Leaving this box checked will tell the stream host that your agent does not require any contextual information from its resource files and should not share static state with its other instances. Unchecking this box will tell the stream host that the resource should be loaded into a shared memory space with all its contextual information left intact.

Avoiding errors due to non-isolated agents

The main source of possible errors in non-isolated agents comes from loading the same resource twice from two different agents into a stream host. These errors will prevent any stream containing the later agents from starting, and can arise both from two different non-isolated agents referencing the same resource or by two different versions of the same agent doing the same. The same version of an agent running twice will not throw an error.

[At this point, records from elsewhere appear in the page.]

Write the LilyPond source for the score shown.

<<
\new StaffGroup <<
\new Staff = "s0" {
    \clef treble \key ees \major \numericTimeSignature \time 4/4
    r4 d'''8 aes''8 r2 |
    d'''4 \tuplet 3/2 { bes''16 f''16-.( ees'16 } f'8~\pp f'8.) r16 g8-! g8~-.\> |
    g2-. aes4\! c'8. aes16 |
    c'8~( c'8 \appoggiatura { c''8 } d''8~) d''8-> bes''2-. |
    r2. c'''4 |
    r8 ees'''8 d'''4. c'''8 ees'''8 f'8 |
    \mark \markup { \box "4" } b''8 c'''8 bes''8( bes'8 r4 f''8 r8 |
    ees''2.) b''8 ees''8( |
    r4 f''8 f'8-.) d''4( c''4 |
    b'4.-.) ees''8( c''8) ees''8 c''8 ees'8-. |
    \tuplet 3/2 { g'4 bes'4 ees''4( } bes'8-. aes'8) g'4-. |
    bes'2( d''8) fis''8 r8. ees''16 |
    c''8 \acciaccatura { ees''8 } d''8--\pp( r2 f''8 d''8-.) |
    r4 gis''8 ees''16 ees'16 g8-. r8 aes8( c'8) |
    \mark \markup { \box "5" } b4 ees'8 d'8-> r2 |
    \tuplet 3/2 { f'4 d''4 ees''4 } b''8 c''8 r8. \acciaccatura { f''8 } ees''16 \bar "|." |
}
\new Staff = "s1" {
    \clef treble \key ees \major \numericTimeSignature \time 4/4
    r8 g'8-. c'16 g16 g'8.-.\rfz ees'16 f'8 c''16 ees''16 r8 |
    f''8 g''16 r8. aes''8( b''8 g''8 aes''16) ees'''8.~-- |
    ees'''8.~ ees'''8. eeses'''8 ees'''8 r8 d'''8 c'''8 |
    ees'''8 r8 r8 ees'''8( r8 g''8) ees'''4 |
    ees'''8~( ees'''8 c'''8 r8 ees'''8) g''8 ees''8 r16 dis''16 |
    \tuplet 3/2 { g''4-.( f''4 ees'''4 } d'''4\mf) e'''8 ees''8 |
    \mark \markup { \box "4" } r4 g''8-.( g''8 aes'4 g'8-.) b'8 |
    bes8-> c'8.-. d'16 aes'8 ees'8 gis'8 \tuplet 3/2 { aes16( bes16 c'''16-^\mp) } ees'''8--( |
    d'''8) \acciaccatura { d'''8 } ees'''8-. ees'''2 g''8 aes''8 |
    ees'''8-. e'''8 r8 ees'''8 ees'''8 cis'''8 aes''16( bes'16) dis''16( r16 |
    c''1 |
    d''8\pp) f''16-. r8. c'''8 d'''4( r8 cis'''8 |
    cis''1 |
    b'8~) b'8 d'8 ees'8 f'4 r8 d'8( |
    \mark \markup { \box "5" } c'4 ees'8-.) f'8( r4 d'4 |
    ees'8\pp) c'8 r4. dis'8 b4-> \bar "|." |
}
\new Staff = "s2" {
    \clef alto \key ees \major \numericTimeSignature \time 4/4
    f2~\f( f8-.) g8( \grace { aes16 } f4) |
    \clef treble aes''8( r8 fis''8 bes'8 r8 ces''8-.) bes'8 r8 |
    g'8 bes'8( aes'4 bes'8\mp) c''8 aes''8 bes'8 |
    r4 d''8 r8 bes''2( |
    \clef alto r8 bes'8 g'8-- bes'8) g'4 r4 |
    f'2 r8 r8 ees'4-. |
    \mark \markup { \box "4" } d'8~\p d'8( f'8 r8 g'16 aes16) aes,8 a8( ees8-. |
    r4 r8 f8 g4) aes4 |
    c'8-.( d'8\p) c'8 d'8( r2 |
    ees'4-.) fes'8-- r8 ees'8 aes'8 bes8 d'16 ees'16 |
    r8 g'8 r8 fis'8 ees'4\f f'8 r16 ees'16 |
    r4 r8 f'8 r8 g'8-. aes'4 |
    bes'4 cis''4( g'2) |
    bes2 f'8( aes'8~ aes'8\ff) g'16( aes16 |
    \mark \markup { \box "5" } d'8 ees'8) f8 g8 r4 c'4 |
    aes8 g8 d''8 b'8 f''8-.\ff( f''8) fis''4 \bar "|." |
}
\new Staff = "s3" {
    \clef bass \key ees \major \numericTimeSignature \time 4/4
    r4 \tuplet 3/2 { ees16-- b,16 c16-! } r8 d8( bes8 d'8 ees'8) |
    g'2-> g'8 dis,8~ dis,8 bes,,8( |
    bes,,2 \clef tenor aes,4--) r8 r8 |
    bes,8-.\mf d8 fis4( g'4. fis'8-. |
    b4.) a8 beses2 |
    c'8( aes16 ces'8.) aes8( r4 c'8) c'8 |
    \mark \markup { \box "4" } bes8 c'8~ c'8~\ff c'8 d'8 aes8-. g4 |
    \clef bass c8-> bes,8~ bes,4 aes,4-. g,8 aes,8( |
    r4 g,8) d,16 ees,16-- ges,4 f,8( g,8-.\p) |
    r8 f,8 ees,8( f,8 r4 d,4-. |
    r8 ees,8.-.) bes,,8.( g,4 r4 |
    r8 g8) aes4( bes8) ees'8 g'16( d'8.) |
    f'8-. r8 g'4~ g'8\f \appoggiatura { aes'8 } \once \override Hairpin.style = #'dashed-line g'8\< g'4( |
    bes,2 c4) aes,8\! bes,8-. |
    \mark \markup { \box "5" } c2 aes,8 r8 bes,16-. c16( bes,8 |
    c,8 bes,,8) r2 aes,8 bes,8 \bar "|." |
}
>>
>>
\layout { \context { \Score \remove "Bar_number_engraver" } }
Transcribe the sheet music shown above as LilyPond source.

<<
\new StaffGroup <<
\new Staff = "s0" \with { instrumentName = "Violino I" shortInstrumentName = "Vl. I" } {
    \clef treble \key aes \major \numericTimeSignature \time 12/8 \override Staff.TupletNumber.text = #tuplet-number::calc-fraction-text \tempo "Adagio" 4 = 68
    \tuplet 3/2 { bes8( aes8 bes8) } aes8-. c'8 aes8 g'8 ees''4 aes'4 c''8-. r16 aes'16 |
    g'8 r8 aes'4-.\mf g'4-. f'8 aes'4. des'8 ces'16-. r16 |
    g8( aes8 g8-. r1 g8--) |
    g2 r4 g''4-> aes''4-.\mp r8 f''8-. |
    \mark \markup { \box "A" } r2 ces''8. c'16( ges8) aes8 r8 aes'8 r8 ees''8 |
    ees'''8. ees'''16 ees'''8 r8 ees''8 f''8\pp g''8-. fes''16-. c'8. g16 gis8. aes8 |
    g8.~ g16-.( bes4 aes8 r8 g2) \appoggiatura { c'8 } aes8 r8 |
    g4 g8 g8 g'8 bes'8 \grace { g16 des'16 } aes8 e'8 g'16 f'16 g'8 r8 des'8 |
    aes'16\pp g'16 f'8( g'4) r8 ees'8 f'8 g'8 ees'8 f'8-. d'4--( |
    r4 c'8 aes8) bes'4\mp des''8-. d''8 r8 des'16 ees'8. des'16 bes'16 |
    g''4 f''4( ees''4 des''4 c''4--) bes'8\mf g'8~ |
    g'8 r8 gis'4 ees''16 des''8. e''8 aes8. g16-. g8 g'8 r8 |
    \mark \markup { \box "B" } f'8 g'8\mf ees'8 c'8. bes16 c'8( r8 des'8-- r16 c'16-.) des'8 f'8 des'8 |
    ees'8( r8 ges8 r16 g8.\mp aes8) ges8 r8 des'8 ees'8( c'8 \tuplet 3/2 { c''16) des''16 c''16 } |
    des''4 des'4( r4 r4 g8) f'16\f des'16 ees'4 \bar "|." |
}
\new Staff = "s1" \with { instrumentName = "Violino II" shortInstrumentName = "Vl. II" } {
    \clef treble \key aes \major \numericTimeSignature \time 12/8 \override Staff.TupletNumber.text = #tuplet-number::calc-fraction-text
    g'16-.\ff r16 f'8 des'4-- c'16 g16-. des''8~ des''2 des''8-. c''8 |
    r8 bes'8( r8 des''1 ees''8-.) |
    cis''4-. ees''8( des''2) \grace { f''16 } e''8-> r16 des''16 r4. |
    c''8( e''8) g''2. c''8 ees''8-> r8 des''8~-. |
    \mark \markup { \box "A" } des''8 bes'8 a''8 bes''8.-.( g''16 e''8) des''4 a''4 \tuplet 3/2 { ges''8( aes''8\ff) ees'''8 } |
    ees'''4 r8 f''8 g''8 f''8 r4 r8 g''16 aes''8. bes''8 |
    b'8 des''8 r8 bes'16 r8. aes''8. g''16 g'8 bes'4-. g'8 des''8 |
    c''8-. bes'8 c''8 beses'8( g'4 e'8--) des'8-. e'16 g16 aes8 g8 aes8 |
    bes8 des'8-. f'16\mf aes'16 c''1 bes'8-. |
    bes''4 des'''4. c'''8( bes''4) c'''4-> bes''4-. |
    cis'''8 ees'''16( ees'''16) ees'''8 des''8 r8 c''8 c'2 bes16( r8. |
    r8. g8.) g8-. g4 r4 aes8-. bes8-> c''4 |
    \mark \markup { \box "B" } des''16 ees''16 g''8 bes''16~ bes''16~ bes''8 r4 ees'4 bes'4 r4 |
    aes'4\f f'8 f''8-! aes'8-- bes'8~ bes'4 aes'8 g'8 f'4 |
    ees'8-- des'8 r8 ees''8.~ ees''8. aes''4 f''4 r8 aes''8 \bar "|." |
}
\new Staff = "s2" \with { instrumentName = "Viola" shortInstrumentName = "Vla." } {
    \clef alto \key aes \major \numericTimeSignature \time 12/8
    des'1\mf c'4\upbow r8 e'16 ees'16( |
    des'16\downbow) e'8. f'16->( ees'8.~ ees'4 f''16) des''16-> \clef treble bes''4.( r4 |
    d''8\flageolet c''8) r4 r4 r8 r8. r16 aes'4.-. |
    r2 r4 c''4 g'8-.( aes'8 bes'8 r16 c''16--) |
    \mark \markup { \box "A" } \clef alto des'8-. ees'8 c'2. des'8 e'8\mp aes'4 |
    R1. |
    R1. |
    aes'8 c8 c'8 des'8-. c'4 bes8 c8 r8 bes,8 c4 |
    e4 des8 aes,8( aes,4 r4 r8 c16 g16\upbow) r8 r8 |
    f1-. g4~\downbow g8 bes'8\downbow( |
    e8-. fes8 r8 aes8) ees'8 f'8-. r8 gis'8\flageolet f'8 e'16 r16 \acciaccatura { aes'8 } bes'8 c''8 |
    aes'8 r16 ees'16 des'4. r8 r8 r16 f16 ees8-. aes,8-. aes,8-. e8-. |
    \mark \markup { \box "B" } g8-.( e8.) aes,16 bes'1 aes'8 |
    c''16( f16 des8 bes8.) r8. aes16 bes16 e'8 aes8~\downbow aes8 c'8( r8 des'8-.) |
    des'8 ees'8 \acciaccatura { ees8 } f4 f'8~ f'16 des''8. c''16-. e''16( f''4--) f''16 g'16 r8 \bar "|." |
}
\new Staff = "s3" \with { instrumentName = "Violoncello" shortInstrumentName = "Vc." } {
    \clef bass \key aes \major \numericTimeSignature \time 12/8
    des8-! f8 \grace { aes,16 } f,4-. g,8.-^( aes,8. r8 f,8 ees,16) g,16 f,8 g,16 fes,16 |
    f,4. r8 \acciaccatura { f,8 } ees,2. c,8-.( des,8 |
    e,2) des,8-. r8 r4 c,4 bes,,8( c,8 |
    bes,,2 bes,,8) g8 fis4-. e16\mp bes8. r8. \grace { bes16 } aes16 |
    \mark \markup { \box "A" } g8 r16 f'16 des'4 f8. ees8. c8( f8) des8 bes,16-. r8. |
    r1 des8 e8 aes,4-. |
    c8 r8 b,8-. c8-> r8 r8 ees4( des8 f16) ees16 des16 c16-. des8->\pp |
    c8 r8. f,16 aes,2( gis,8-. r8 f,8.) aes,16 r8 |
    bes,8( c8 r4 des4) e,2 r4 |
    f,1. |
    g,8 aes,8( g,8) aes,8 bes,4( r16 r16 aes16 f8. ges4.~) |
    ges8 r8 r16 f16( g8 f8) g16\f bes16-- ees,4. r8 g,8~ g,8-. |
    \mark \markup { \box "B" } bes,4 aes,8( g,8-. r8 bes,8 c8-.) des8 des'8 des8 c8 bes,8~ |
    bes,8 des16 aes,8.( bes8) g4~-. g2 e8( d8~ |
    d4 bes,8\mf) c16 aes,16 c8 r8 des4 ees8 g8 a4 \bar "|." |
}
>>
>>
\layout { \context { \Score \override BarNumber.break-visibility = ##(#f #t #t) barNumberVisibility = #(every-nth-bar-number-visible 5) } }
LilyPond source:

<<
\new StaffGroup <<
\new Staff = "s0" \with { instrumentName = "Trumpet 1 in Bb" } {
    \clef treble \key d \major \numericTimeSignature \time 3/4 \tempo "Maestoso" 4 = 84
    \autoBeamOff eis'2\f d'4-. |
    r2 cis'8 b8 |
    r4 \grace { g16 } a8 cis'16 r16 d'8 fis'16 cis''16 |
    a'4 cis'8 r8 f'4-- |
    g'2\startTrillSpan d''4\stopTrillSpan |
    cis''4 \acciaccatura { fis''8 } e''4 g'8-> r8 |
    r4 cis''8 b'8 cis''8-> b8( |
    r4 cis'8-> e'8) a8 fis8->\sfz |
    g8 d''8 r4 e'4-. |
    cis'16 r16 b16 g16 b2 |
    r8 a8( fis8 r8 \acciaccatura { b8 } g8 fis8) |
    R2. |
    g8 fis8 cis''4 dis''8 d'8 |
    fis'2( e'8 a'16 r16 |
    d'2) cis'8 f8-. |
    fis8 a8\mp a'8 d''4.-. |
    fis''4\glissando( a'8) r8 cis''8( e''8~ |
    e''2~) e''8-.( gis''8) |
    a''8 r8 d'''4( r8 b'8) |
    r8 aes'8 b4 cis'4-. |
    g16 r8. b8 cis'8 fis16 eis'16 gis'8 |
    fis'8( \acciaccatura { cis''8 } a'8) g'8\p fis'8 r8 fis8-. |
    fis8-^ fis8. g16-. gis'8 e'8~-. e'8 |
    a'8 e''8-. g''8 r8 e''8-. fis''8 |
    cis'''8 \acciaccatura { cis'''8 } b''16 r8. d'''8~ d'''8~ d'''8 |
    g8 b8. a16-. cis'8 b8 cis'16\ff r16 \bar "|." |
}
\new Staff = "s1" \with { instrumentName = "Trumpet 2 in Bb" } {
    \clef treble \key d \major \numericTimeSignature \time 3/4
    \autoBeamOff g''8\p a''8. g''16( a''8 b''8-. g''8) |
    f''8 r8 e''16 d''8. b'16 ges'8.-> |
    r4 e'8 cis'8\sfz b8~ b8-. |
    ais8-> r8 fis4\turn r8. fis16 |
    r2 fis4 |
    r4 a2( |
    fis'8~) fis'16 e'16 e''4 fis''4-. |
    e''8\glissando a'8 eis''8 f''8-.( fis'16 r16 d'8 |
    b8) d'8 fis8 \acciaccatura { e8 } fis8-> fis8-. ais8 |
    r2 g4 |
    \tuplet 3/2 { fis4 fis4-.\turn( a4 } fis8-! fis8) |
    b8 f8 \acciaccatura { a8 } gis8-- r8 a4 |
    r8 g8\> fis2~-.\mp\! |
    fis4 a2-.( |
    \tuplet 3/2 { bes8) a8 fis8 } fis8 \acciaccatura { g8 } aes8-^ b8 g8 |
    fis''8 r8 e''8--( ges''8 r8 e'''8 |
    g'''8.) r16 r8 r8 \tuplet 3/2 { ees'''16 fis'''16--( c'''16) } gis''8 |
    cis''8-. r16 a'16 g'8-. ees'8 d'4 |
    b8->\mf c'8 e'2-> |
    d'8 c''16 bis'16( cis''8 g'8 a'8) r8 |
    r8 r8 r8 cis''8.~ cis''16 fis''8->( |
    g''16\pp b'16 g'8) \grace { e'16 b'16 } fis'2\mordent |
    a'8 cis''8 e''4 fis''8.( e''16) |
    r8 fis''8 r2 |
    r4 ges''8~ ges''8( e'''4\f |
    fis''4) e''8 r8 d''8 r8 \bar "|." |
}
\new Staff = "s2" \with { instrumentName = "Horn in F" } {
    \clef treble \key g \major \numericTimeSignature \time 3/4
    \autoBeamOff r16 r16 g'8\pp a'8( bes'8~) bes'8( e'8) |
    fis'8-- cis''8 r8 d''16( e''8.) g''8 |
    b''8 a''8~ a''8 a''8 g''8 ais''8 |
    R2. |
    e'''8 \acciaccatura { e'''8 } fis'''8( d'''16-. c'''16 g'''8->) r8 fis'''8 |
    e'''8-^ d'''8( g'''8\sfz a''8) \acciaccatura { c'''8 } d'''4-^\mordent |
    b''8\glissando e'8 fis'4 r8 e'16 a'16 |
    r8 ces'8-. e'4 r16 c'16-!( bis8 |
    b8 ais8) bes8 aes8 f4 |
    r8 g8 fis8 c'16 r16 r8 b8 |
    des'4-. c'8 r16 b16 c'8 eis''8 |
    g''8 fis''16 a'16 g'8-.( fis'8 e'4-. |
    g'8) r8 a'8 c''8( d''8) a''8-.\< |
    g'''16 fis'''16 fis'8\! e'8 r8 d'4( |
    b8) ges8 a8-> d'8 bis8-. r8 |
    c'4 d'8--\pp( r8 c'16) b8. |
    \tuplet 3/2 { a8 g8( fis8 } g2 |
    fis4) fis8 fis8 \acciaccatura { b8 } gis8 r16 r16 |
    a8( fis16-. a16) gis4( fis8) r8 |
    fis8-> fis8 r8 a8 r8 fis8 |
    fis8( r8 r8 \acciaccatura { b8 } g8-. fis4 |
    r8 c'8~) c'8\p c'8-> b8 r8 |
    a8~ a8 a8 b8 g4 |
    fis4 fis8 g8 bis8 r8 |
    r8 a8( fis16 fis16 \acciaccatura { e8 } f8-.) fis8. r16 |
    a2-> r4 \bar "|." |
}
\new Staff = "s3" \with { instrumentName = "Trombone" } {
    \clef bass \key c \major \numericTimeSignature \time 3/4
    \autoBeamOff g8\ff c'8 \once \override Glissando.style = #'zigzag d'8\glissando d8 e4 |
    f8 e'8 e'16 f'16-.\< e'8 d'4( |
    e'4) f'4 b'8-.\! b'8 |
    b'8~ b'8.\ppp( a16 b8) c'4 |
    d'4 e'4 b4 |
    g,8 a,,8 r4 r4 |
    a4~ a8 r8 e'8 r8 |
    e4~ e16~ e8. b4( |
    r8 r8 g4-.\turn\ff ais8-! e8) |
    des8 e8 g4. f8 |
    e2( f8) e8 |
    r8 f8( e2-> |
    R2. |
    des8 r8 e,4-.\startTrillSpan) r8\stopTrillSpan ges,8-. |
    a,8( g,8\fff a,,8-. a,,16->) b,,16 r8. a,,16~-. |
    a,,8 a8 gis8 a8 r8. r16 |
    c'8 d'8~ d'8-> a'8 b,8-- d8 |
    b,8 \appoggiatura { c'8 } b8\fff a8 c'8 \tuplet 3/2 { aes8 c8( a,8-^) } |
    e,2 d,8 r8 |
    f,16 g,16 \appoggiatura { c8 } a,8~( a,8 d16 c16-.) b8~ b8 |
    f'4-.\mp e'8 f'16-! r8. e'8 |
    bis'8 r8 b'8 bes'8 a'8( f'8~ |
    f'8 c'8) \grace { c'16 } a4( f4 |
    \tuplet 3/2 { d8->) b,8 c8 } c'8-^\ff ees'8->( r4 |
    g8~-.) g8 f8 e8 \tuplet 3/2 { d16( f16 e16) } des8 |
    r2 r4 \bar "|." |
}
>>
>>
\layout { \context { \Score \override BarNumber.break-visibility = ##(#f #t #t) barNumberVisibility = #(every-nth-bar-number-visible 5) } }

This can be avoided by designing and allocating your streams to ensure that two non-isolated agents with similar resources never run on the same collection. If you need to update a stream object to a later version of a non-isolated agent or want to switch to running another non-isolated agent altogether, any streams containing the initial agent must be unpublished and all stream hosts in that collection to remove all traces of the first agent from memory restarted before the new stream has been published.